The Florida Supreme Court established in the Havoco case that equitable liens are an exemption from Florida’s homestead protection. A judgment creditor may be entitled to an equitable lien on the homestead for the amount of money obtained by fraud or other egregious actions a judgment and subsequently used to purchase or improve a homestead. The creditor my trace the money wrongfully obtained in to the debtor’s home.
One of my clients may be subject to a creditor action to obtain an equitable homestead lien for amounts of money obtained by civil fraud. The client wants to know whether a creditor with an equitable lien on a homestead property may force the sale of the property, or whether the equitable lien is passive so that the creditor may enforce the lien only when the debtor obtains money from the refinance or sale of the homestead. I’ve heard many attorneys express the opinion that an equitable lien on a homestead is a passive lien that cannot be foreclosed to force the sale of the property.

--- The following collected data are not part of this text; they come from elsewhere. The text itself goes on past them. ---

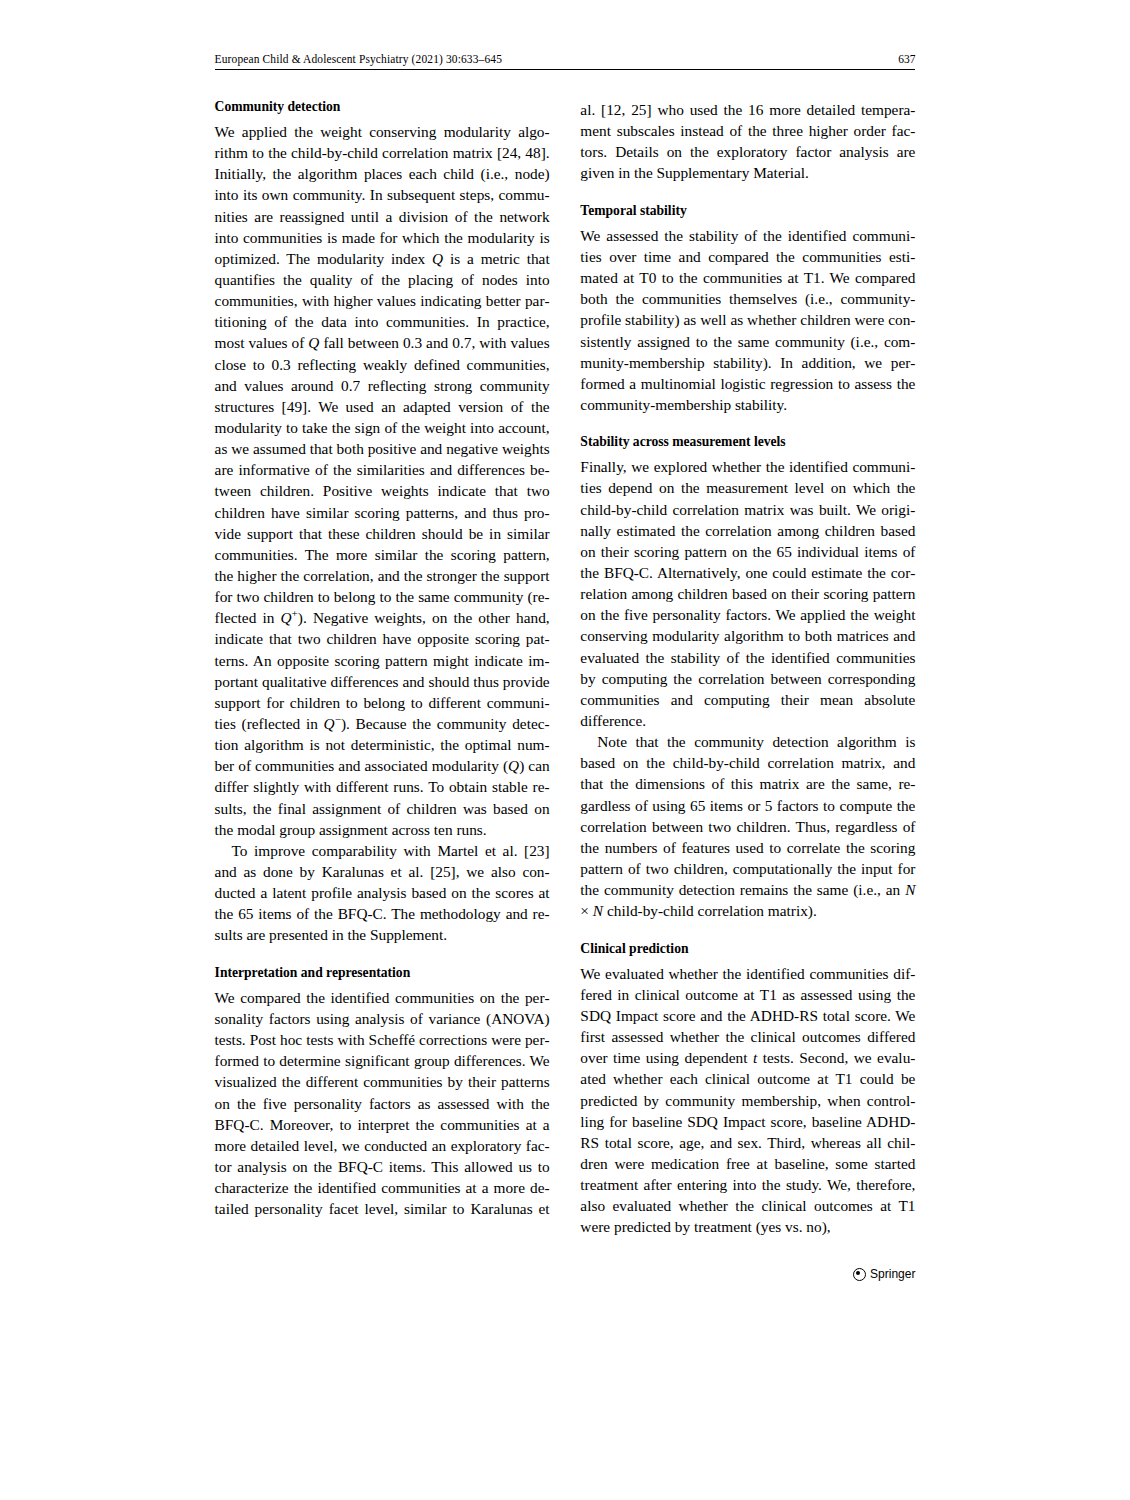European Child & Adolescent Psychiatry (2021) 30:633–645 637
Community detection
We applied the weight conserving modularity algorithm to the child-by-child correlation matrix [24, 48]. Initially, the algorithm places each child (i.e., node) into its own community. In subsequent steps, communities are reassigned until a division of the network into communities is made for which the modularity is optimized. The modularity index Q is a metric that quantifies the quality of the placing of nodes into communities, with higher values indicating better partitioning of the data into communities. In practice, most values of Q fall between 0.3 and 0.7, with values close to 0.3 reflecting weakly defined communities, and values around 0.7 reflecting strong community structures [49]. We used an adapted version of the modularity to take the sign of the weight into account, as we assumed that both positive and negative weights are informative of the similarities and differences between children. Positive weights indicate that two children have similar scoring patterns, and thus provide support that these children should be in similar communities. The more similar the scoring pattern, the higher the correlation, and the stronger the support for two children to belong to the same community (reflected in Q+). Negative weights, on the other hand, indicate that two children have opposite scoring patterns. An opposite scoring pattern might indicate important qualitative differences and should thus provide support for children to belong to different communities (reflected in Q−). Because the community detection algorithm is not deterministic, the optimal number of communities and associated modularity (Q) can differ slightly with different runs. To obtain stable results, the final assignment of children was based on the modal group assignment across ten runs.
To improve comparability with Martel et al. [23] and as done by Karalunas et al. [25], we also conducted a latent profile analysis based on the scores at the 65 items of the BFQ-C. The methodology and results are presented in the Supplement.
Interpretation and representation
We compared the identified communities on the personality factors using analysis of variance (ANOVA) tests. Post hoc tests with Scheffé corrections were performed to determine significant group differences. We visualized the different communities by their patterns on the five personality factors as assessed with the BFQ-C. Moreover, to interpret the communities at a more detailed level, we conducted an exploratory factor analysis on the BFQ-C items. This allowed us to characterize the identified communities at a more detailed personality facet level, similar to Karalunas et al. [12, 25] who used the 16 more detailed temperament subscales instead of the three higher order factors. Details on the exploratory factor analysis are given in the Supplementary Material.
Temporal stability
We assessed the stability of the identified communities over time and compared the communities estimated at T0 to the communities at T1. We compared both the communities themselves (i.e., community-profile stability) as well as whether children were consistently assigned to the same community (i.e., community-membership stability). In addition, we performed a multinomial logistic regression to assess the community-membership stability.
Stability across measurement levels
Finally, we explored whether the identified communities depend on the measurement level on which the child-by-child correlation matrix was built. We originally estimated the correlation among children based on their scoring pattern on the 65 individual items of the BFQ-C. Alternatively, one could estimate the correlation among children based on their scoring pattern on the five personality factors. We applied the weight conserving modularity algorithm to both matrices and evaluated the stability of the identified communities by computing the correlation between corresponding communities and computing their mean absolute difference.
Note that the community detection algorithm is based on the child-by-child correlation matrix, and that the dimensions of this matrix are the same, regardless of using 65 items or 5 factors to compute the correlation between two children. Thus, regardless of the numbers of features used to correlate the scoring pattern of two children, computationally the input for the community detection remains the same (i.e., an N × N child-by-child correlation matrix).
Clinical prediction
We evaluated whether the identified communities differed in clinical outcome at T1 as assessed using the SDQ Impact score and the ADHD-RS total score. We first assessed whether the clinical outcomes differed over time using dependent t tests. Second, we evaluated whether each clinical outcome at T1 could be predicted by community membership, when controlling for baseline SDQ Impact score, baseline ADHD-RS total score, age, and sex. Third, whereas all children were medication free at baseline, some started treatment after entering into the study. We, therefore, also evaluated whether the clinical outcomes at T1 were predicted by treatment (yes vs. no),
Springer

There are few legal decisions about the consequences of an equitable lien on a Florida homestead. The most recent decision I found states that a judgment creditor may foreclose an equitable lien on a Florida homestead. The case involved, not a fraudulent conversion, but a vendor’s lien given in equity to someone who provided money for the homeowner to refinance a mortgage. The court’s discussion about foreclosure applied to equitable liens in general. I see an equitable lien in the asset protection context as a court’s remedy to put the debtor in the status of a consensual mortgagor when the debtor acquires funds from a third party by fraud. The fraud victim is given status of the mortgagee in do equity.
Keep in mind that the creditor may recover from the forced sale of the homestead only the money invested that is traceable to the debtor’s fraud or egregious actions.